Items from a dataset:
__________
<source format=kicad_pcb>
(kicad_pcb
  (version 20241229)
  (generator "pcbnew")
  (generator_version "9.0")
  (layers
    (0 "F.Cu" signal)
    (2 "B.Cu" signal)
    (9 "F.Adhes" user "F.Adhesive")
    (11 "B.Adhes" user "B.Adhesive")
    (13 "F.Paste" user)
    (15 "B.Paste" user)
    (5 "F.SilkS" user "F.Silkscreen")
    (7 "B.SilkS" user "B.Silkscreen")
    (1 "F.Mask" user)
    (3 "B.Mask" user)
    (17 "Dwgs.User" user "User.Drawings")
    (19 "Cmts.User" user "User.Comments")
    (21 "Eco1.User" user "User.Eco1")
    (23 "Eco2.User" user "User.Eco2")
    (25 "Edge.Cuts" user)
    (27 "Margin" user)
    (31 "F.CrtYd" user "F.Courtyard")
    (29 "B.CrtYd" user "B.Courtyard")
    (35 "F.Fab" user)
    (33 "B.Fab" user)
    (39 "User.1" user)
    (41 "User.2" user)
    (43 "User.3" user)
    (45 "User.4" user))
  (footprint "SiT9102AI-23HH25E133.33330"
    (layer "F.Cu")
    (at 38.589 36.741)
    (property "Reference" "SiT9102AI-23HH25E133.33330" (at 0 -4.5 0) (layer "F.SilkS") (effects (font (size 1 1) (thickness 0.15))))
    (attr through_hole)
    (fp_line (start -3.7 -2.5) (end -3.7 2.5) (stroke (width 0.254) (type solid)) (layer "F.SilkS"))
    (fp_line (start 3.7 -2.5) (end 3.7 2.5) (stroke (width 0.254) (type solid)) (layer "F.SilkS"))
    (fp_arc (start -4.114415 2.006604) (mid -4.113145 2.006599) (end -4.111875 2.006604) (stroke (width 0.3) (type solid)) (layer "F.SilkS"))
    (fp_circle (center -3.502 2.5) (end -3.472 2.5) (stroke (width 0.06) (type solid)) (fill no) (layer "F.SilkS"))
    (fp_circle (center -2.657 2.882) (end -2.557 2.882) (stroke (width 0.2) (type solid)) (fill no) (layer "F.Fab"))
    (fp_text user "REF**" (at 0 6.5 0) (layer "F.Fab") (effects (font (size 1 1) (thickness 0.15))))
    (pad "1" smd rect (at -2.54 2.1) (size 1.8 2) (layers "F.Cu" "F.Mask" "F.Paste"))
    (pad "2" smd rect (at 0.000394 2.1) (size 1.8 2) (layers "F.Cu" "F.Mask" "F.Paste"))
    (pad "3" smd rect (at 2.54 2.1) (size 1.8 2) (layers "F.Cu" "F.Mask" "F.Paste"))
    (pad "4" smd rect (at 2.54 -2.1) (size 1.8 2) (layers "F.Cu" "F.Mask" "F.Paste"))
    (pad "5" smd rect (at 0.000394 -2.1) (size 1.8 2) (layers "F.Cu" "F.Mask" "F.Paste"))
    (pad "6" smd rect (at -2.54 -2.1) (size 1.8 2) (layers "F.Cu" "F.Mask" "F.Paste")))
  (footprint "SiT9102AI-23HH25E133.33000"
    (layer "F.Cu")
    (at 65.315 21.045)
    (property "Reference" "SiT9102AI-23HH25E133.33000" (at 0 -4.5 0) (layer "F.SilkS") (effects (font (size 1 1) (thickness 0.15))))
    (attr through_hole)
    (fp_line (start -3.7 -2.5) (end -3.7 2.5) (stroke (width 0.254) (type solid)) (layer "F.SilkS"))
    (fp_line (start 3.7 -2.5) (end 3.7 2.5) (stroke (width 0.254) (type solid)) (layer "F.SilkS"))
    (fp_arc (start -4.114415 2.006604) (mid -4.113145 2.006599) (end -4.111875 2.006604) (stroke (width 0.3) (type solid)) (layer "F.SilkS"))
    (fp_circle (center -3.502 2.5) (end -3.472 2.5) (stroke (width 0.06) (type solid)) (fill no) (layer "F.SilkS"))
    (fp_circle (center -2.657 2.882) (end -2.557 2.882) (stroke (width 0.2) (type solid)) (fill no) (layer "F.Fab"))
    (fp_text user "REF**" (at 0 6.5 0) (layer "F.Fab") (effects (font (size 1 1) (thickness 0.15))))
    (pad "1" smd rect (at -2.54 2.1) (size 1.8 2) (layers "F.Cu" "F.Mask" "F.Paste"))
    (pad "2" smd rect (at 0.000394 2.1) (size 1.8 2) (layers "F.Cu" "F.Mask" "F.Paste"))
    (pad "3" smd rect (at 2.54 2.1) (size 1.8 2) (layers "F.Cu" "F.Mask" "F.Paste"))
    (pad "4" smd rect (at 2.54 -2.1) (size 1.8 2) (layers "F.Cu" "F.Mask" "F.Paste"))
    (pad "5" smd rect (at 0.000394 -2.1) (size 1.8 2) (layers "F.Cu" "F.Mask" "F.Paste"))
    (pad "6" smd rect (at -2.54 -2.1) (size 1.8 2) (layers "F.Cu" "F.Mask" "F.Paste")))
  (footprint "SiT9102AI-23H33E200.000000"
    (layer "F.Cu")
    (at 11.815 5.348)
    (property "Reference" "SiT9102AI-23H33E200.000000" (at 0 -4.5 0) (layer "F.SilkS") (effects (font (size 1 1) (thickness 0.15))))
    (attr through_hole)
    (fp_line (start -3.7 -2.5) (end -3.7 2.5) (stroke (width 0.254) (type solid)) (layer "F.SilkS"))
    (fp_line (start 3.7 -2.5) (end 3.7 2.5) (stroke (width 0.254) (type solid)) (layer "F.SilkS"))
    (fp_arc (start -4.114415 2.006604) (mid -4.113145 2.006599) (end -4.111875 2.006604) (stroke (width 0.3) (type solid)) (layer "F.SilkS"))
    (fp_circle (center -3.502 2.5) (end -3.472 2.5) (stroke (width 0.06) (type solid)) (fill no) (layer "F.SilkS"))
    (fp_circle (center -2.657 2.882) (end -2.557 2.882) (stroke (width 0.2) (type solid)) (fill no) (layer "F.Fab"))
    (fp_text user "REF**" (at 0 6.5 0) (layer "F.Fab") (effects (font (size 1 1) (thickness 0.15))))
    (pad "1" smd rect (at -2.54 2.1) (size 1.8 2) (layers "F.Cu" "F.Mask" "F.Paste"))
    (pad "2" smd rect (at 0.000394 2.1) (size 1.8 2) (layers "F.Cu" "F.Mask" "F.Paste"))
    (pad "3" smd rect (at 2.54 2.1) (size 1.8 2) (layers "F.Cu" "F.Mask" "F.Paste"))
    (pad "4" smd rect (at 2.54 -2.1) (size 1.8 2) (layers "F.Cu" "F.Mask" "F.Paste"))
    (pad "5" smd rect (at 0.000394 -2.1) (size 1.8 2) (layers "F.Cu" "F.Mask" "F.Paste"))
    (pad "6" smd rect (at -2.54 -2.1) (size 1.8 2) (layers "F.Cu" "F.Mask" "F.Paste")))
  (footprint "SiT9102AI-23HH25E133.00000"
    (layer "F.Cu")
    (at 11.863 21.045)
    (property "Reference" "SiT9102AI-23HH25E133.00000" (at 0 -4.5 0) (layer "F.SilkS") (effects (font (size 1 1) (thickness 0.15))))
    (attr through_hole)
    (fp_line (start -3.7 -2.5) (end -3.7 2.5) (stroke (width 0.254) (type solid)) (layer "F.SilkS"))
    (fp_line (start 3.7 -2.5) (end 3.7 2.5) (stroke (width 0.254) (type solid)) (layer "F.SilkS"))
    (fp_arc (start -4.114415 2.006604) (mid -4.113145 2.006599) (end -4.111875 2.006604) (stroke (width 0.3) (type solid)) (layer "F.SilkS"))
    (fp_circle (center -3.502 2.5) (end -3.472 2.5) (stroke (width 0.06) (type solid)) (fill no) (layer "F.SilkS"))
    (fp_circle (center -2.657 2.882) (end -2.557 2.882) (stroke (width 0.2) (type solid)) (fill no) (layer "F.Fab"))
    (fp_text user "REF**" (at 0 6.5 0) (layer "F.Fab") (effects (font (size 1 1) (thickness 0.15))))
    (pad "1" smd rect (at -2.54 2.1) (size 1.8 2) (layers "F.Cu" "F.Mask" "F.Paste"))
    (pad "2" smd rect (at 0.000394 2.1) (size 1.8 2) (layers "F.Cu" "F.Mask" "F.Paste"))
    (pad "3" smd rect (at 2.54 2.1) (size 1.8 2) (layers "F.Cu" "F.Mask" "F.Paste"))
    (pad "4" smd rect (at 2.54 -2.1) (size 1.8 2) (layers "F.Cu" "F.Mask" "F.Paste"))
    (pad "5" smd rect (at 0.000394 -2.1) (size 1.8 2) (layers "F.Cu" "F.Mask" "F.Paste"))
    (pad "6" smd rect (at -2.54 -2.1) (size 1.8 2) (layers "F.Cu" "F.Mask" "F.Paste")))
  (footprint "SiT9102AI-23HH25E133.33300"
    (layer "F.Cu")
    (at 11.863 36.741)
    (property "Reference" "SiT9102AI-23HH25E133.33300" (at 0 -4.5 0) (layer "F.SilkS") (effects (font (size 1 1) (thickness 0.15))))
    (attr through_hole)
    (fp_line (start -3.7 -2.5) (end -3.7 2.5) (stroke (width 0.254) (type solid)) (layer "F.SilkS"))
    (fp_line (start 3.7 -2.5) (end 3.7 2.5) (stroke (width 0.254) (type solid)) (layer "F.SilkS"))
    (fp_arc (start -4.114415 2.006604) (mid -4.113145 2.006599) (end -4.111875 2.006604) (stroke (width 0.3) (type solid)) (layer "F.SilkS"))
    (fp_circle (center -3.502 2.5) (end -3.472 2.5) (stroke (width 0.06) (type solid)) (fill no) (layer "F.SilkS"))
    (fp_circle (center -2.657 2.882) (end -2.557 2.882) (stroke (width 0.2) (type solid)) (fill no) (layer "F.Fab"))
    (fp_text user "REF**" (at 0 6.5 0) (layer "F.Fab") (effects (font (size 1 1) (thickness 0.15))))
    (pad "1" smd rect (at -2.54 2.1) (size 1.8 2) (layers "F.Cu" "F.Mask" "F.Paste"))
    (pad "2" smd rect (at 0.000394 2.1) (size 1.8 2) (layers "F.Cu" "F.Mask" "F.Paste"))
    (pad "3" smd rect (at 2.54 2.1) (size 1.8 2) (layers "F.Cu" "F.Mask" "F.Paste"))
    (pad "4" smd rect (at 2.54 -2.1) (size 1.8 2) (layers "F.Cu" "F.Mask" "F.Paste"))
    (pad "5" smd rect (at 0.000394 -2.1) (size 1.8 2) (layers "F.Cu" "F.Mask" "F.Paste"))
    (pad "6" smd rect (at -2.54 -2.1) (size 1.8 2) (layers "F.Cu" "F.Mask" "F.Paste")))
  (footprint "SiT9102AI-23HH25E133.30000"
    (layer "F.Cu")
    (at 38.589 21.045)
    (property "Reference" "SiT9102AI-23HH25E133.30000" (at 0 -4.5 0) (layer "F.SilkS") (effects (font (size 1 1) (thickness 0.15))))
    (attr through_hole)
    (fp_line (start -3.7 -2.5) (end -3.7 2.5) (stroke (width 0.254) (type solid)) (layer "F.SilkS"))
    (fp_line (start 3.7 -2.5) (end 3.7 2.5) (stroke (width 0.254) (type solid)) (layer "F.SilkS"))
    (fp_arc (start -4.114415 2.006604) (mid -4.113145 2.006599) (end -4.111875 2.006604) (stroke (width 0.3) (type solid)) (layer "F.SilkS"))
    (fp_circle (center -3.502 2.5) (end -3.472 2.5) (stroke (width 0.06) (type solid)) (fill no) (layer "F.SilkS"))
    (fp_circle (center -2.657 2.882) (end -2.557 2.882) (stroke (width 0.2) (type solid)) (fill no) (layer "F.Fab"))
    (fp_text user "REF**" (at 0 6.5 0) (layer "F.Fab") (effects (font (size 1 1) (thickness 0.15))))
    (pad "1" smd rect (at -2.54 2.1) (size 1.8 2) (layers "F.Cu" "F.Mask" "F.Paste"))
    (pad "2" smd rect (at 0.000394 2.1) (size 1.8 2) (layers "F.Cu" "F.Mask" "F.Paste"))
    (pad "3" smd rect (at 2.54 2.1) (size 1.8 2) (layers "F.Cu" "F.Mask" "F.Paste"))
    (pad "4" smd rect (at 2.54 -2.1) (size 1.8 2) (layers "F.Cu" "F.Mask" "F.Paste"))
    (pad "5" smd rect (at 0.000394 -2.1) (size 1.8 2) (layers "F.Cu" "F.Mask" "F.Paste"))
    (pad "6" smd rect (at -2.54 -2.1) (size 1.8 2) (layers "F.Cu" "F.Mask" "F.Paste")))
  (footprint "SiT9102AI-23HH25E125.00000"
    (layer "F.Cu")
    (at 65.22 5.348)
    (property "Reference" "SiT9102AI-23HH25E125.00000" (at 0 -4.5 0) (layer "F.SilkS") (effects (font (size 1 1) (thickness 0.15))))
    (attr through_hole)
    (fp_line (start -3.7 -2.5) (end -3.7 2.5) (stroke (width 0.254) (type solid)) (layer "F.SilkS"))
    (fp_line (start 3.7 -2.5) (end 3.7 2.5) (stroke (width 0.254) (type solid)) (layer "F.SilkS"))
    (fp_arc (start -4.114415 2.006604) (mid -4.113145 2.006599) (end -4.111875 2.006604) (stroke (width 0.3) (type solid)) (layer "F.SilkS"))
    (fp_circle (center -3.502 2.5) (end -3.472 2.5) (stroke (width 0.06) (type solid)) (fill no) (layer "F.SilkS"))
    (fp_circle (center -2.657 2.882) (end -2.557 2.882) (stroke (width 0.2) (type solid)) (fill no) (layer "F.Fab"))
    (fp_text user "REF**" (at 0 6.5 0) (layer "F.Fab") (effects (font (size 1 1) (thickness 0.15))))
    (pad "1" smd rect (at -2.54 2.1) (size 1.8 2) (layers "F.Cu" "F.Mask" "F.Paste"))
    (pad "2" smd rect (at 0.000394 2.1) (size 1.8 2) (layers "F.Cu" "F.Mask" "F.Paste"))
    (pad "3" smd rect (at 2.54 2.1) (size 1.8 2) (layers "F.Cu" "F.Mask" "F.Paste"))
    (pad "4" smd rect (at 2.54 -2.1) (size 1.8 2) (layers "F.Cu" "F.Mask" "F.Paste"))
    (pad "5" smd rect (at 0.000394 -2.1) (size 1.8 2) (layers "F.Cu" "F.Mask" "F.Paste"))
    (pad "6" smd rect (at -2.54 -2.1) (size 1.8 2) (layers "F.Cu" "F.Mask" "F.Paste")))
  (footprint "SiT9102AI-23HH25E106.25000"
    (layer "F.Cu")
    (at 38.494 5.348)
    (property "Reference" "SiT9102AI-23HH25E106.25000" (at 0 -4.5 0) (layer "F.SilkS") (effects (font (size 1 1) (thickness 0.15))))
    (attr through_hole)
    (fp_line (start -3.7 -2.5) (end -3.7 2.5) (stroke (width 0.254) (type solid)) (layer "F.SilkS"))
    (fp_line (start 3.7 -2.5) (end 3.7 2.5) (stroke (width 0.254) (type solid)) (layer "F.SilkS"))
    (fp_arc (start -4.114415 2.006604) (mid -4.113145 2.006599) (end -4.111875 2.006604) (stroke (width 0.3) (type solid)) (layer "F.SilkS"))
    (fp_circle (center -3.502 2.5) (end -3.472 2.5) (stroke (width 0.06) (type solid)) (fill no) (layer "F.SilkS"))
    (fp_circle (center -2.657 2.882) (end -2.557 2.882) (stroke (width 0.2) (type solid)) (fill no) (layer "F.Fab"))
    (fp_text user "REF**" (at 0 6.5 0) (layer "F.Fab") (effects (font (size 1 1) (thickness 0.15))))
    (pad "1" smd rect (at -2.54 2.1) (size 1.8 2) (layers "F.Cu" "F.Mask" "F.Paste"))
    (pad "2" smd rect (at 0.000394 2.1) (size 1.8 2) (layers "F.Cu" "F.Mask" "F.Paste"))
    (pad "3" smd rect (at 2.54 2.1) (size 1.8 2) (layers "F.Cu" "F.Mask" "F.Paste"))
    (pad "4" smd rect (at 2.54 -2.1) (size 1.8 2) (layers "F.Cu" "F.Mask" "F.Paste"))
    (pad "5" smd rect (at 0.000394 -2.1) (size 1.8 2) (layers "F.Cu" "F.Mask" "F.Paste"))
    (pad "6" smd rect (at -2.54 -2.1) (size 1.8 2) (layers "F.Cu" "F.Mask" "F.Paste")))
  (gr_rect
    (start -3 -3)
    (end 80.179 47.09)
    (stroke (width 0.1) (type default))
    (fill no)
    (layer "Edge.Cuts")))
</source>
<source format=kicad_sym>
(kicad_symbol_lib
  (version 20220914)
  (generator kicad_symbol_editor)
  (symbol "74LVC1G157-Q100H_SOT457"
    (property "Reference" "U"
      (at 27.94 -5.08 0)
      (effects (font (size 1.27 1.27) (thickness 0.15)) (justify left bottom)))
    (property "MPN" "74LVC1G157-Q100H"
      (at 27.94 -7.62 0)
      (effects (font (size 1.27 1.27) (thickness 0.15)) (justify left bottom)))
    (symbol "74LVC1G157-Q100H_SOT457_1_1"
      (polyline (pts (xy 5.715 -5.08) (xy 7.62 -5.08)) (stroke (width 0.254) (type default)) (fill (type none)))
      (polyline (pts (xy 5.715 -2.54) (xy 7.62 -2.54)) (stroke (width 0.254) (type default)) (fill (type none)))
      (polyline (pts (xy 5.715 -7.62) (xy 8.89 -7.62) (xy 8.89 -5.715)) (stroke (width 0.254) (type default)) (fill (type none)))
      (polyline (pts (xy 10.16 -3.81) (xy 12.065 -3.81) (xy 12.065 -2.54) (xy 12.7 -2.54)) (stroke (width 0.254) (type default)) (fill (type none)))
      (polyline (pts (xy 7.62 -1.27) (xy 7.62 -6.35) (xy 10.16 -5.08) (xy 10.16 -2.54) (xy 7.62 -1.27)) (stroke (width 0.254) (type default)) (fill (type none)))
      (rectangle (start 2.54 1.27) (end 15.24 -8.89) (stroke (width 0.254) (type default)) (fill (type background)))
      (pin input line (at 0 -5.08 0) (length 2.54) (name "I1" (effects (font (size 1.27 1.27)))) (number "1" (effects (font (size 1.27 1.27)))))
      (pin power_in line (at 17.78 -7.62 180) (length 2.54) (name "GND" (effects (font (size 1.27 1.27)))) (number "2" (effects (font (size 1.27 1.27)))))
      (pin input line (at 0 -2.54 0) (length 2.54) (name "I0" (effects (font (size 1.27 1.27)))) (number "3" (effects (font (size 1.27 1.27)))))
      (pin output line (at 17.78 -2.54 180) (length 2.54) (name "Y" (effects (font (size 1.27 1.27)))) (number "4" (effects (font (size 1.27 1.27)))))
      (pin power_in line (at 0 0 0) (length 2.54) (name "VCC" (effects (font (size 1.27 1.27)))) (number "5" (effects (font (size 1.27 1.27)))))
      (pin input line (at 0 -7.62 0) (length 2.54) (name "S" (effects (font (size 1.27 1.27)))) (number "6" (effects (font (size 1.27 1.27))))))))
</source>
__________
• **WORK TO BE COMPLETED**
Return each line of the entries that holds the string "Silkscreen".

• **RESULT FOR THIS EXERCISE**
    (5 "F.SilkS" user "F.Silkscreen")
    (7 "B.SilkS" user "B.Silkscreen")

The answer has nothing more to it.